1. Canister is Authoritative

  • Source of Truth: User-service canister (encrypted PII + recovery keys)
  • Convenience Copy: PostgreSQL database (plaintext PII for marketing)
  • Recovery: Database can be lost/rebuilt from canister data

2. Zero-Knowledge Maintained

  • Canister Storage: Encrypted PII (AES-256-GCM with master recovery key)
  • Database Storage: Plaintext PII (synced after verification)
  • Client-Side Encryption: User password never sent to canister
  • Sync Limitation: Only plaintext provided by frontend can be synced

3. Sync After Verification Only

  • Privacy-Respecting: No sync of unverified users
  • Trigger: Email verification completion (verify_code() success)
  • Non-Blocking: Sync failure does NOT block verification success

4. Canister Signature Authentication

  • Ed25519 Signatures: All sync requests must be signed by canister
  • Prevents Tampering: Oracle-bridge validates signature before accepting data
  • Timestamp Validation: 5-minute window to prevent replay attacks

Sync Flow

Automatic Sync (Normal Flow)

┌─────────────────┐
│   Frontend      │
│  (React + II)   │
└────────┬────────┘

         │ 1. User submits verification code
         │    + email
         │    + verification code
         │    + first_name (plaintext)
         │    + last_name (plaintext)


┌─────────────────────────────────────────┐
│  User-Service Canister                  │
│  verify_code(email, code, first, last)  │
└────────┬────────────────────────────────┘

         │ 2. Validate code + email_hash
         │ 3. Mark user as verified
         │ 4. Update verified_at timestamp

         │ 5. Spawn async sync task
         │    (fire-and-forget)


┌──────────────────────────────────────────┐
│  sync_individual_to_database()           │
│  - Build JSON body with plaintext PII    │
│  - Generate Ed25519 signature            │
│  - HTTP POST to oracle-bridge            │
└────────┬─────────────────────────────────┘

         │ 6. HTTP outcall with signature
         │    Headers:
         │    - X-Canister-ID: <canister_id>
         │    - X-Signature: <ed25519_sig>
         │    - X-Timestamp: <milliseconds>


┌──────────────────────────────────────────┐
│  Oracle-Bridge                           │
│  POST /sync/individual                   │
└────────┬─────────────────────────────────┘

         │ 7. requireSignature middleware
         │    - Fetch canister public key
         │    - Verify Ed25519 signature
         │    - Check timestamp (5 min window)

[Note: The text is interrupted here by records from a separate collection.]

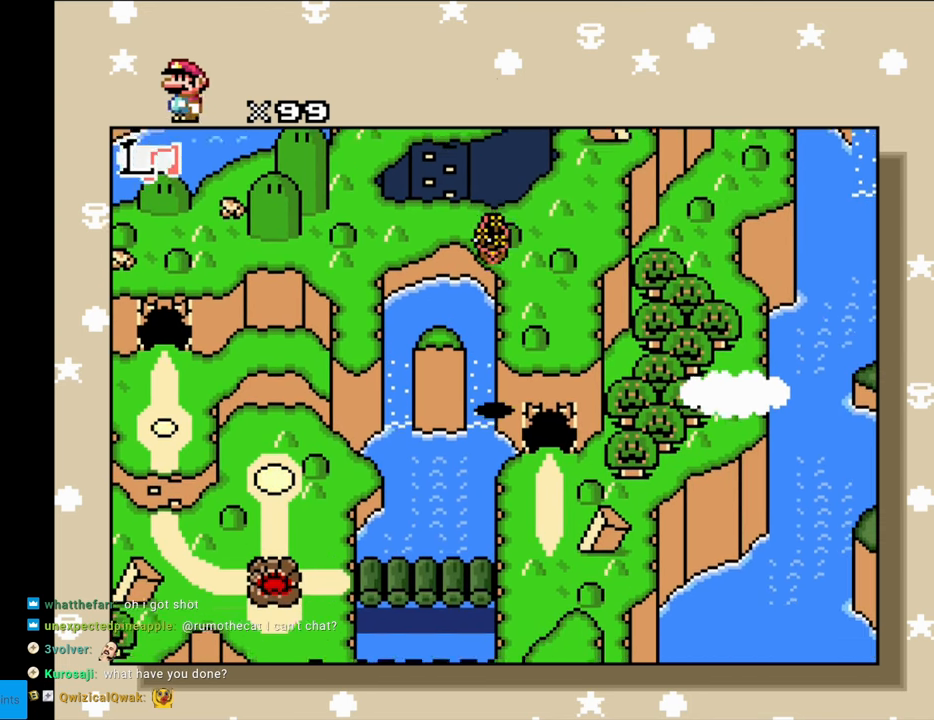
{"buttons": ["DPAD_DOWN"], "events": []}
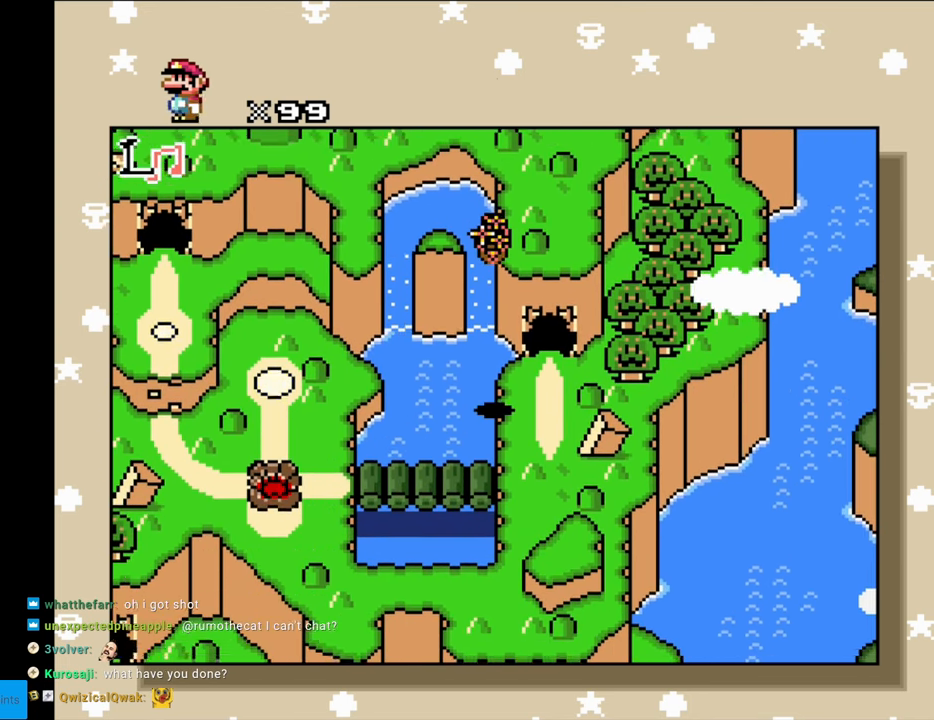
{"buttons": ["DPAD_LEFT"], "events": [[300, "DPAD_DOWN", "up"], [300, "DPAD_LEFT", "down"]]}
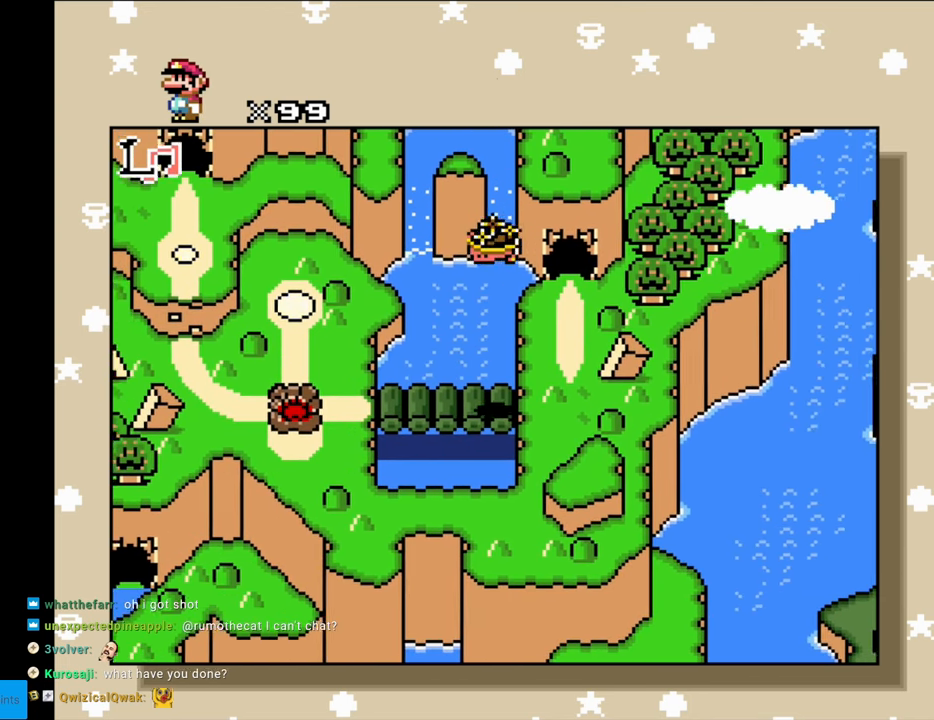
{"buttons": ["DPAD_LEFT"], "events": []}
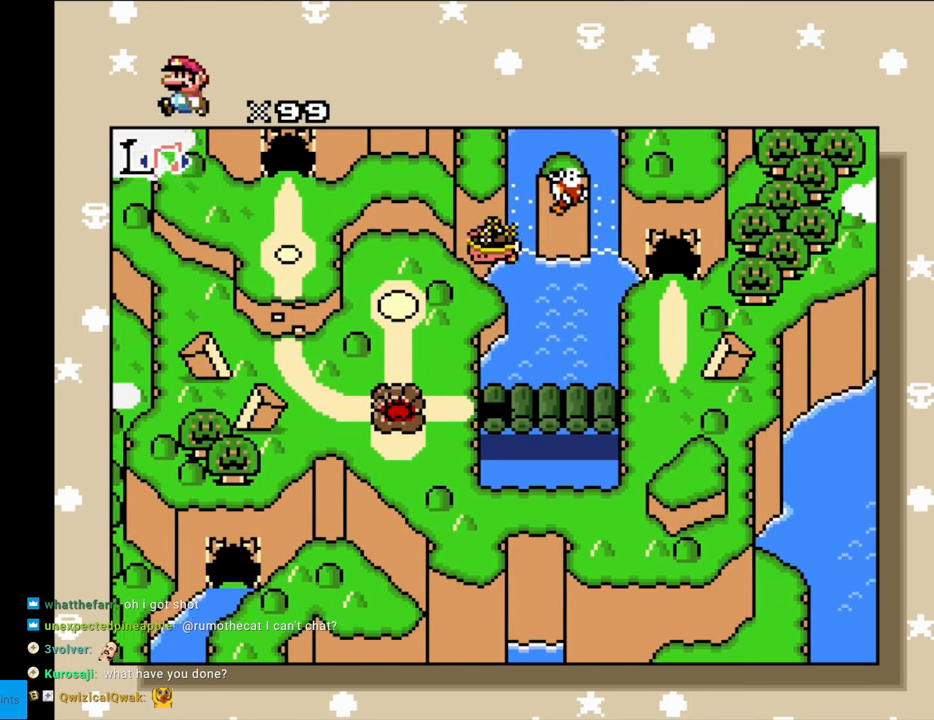
{"buttons": [], "events": [[233, "DPAD_LEFT", "up"]]}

         │ 8. Validate required fields
         │    - id, email, first_name, last_name
         │    - email_hash, submitted_at, etc.

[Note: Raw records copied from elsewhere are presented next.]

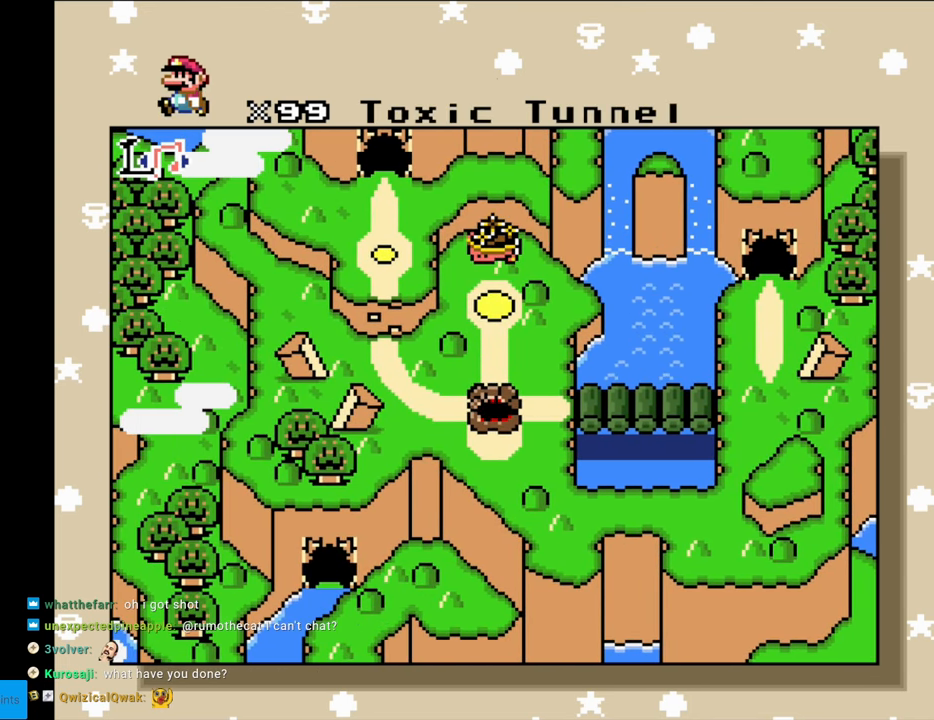
{"buttons": [], "events": [[217, "R1", "down"], [417, "R1", "up"]]}
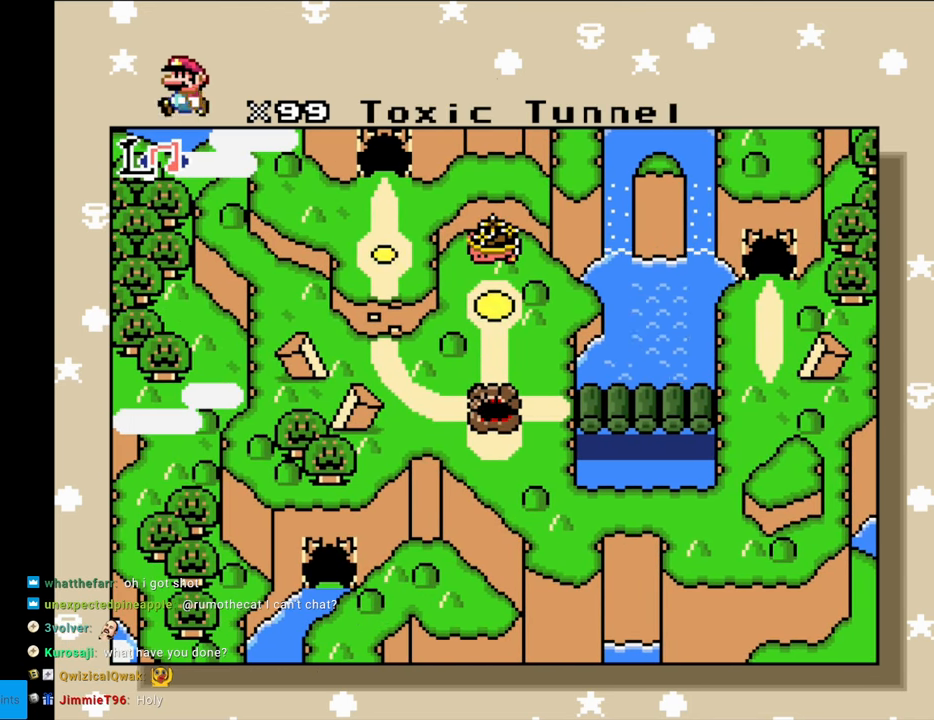
{"buttons": [], "events": []}
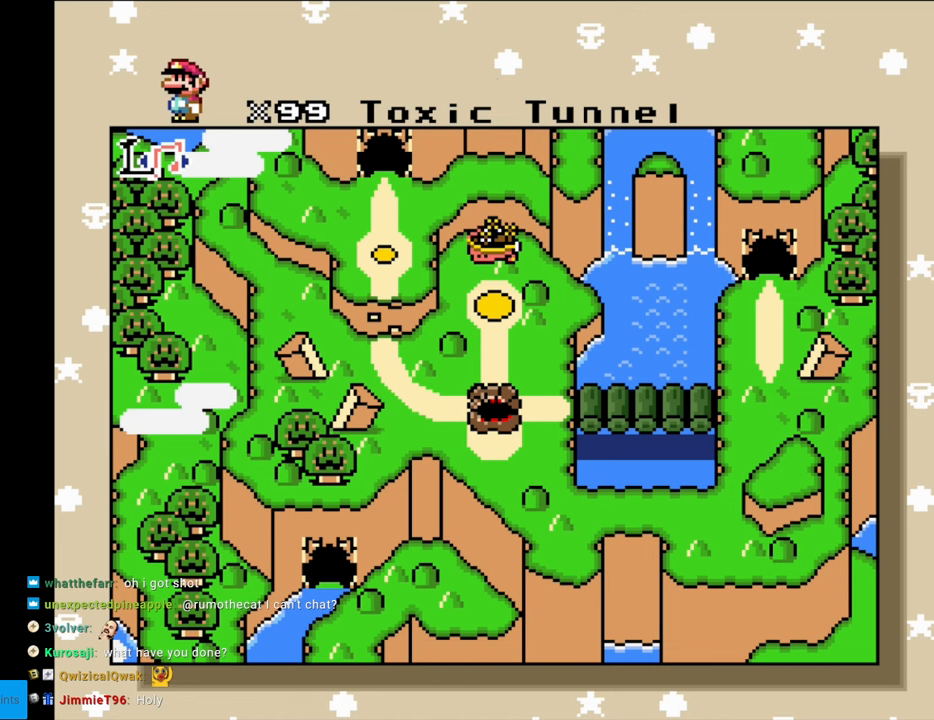
{"buttons": ["R1"], "events": [[483, "R1", "down"]]}
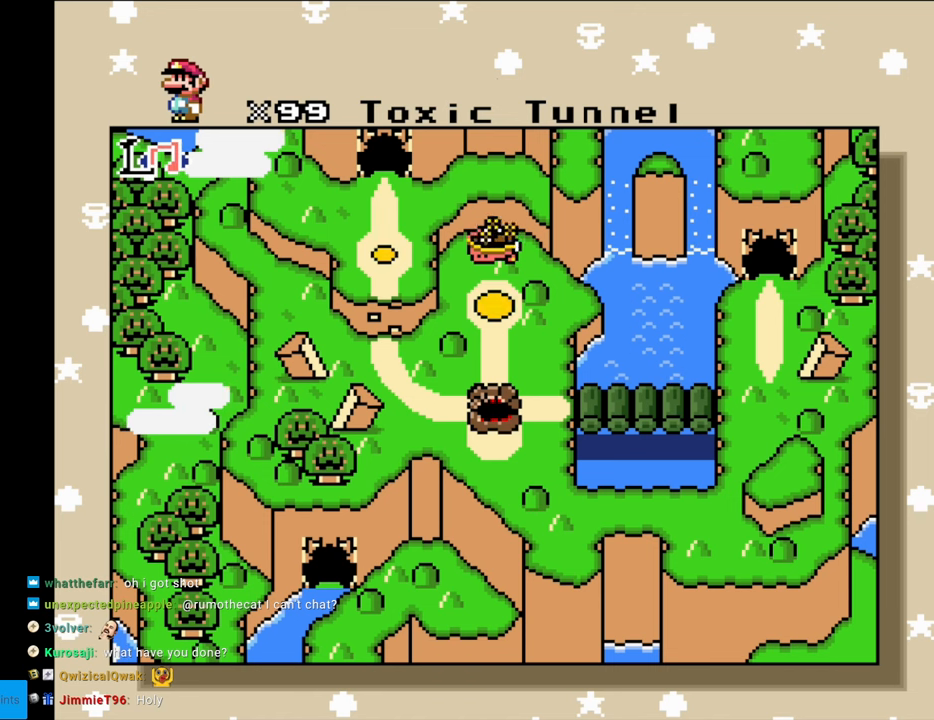
{"buttons": ["R1"], "events": [[317, "R1", "up"], [467, "R1", "down"]]}
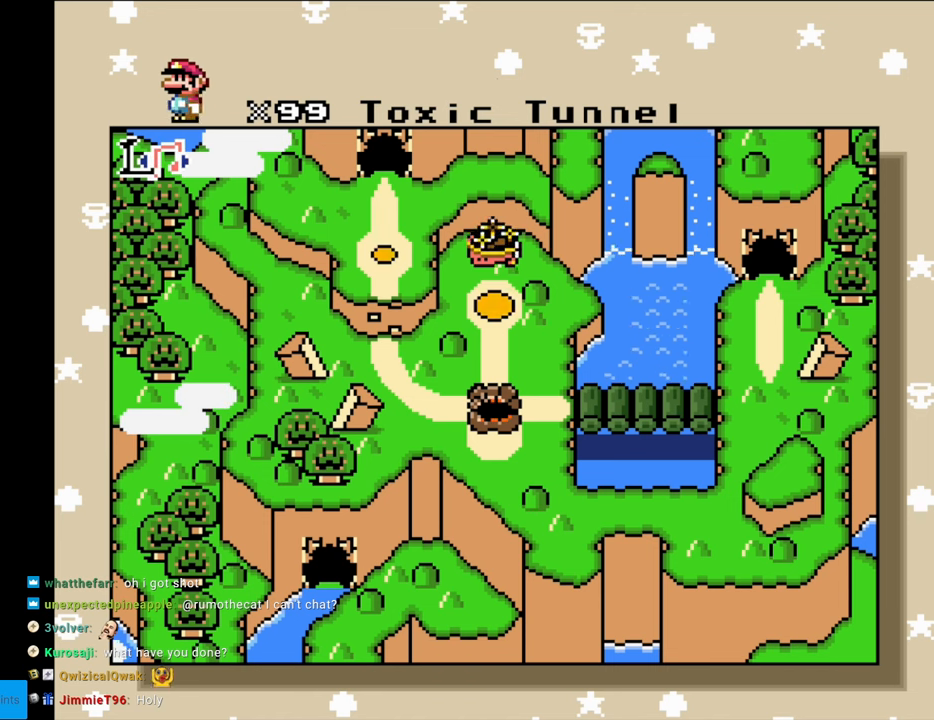
{"buttons": [], "events": [[233, "R1", "up"]]}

         │ 9. UPSERT to PostgreSQL
         │    - INSERT ... ON CONFLICT UPDATE
         │    - Idempotent (safe to retry)

         │ 10. Log audit event
         │     - Action: SYNC
         │     - User: canister


┌──────────────────────────────────────────┐
│  PostgreSQL Database                     │
│  individuals table                       │
│  - Plaintext PII stored                  │
│  - synced_at = NOW()                     │
└──────────────────────────────────────────┘

Error Handling:

  • Sync failure is logged but does NOT block verification
  • User sees "Email verified successfully!" even if sync fails
  • Sync can be retried manually via admin endpoint

Manual Resync (Admin Flow)

Option 1: Specific User Resync

bash
curl -X POST https://oracle-bridge.example.com/admin/resync/individual \
  -H "Content-Type: application/json" \
  -H "X-Canister-ID: <canister_id>" \
  -H "X-Signature: <signature>" \
  -H "X-Timestamp: <timestamp>" \
  -d '{
    "id": "user-123",
    "email": "john@example.com",
    "first_name": "John",
    "last_name": "Doe",
    "email_hash": "abc123...",
    "verified": true,
    "verified_at": "1700000000000000000",
    "gdpr_marketing_consent": true
  }'

Use Cases:

  • Sync failure during automatic sync
  • Database record corruption
  • Manual data correction

Option 2: Batch Metadata Resync

bash
npm run resync -- \
  --canister-id rrkah-fqaaa-aaaaa-aaaaq-cai \
  --verified-only \
  --dry-run

What Gets Synced:

  • ✅ email_hash (SHA-256)
  • ✅ verified status (boolean)
  • ✅ verified_at timestamp
  • ✅ submitted_at timestamp
  • ❌ Plaintext PII (NOT available - encrypted in canister)

Limitations:

  • Cannot recover plaintext email, first_name, last_name
  • Users must re-verify email to populate plaintext fields
  • Only syncs verification metadata

API Specification

POST /sync/individual

Authentication: Canister signature (Ed25519)

Headers:

Content-Type: application/json
X-Canister-ID: <canister_id>
X-Signature: <base64_signature>
X-Timestamp: <milliseconds>

Request Body:

json
{
  "id": "550e8400-e29b-41d4-a716-446655440000",
  "email": "user@example.com",
  "first_name": "John",
  "last_name": "Doe",
  "email_hash": "2c26b46b68ffc68ff99b453c1d30413413422d706483bfa0f98a5e886266e7ae",
  "verified": true,
  "verified_at": "1700000000000000000",
  "submitted_at": "1699000000000000000",
  "encryption_key_id": "key-123",
  "gdpr_marketing_consent": true,
  "gdpr_deleted": false
}

Response (Success - 200 OK):

json
{
  "success": true
}

Response (Validation Error - 400 Bad Request):

json
{
  "error": "Missing required fields: id, email, first_name, last_name, email_hash, submitted_at, encryption_key_id"
}

Response (Authentication Error - 401 Unauthorized):

json
{
  "error": "Invalid canister signature"
}

Response (Server Error - 500 Internal Server Error):

json
{
  "error": "Failed to sync individual data"
}

POST /admin/resync/individual

Authentication: Canister signature (Ed25519)

Purpose: Manual resync for specific user (admin operation)

Request/Response: Same as /sync/individual but logs action as MANUAL_RESYNC


GET /admin/resync/status

Authentication: Canister signature (Ed25519)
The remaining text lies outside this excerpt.